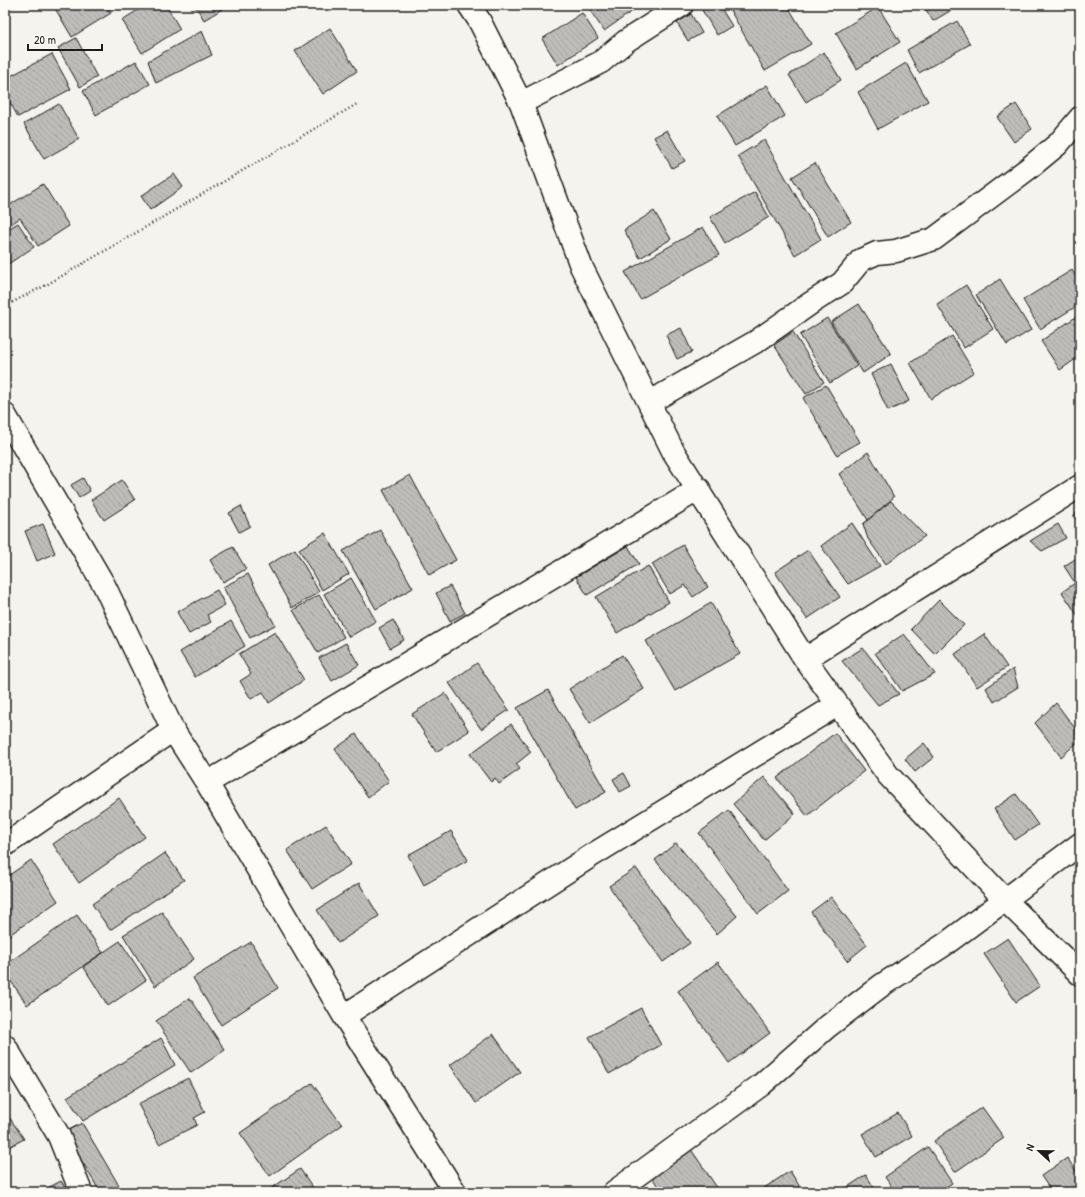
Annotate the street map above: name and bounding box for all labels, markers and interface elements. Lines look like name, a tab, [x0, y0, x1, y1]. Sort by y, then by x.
scale bar	[28, 26, 102, 52]
text: 20 m	[34, 31, 56, 48]
north arrow	[1019, 1131, 1059, 1171]
text: N	[1022, 1142, 1037, 1153]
☆ ☆ ☆
◆ Problem details ◆
Quote all of the entries word for word, omitting any pictures.

◆ Response to the task ◆
Annotate the street map above: name and bounding box for all labels, markers and interface elements. Lines look like name, a tab, [x0, y0, x1, y1]. Sort by y, then by x.
scale bar	[28, 26, 102, 52]
text: 20 m	[34, 31, 56, 48]
north arrow	[1019, 1131, 1059, 1171]
text: N	[1022, 1142, 1037, 1153]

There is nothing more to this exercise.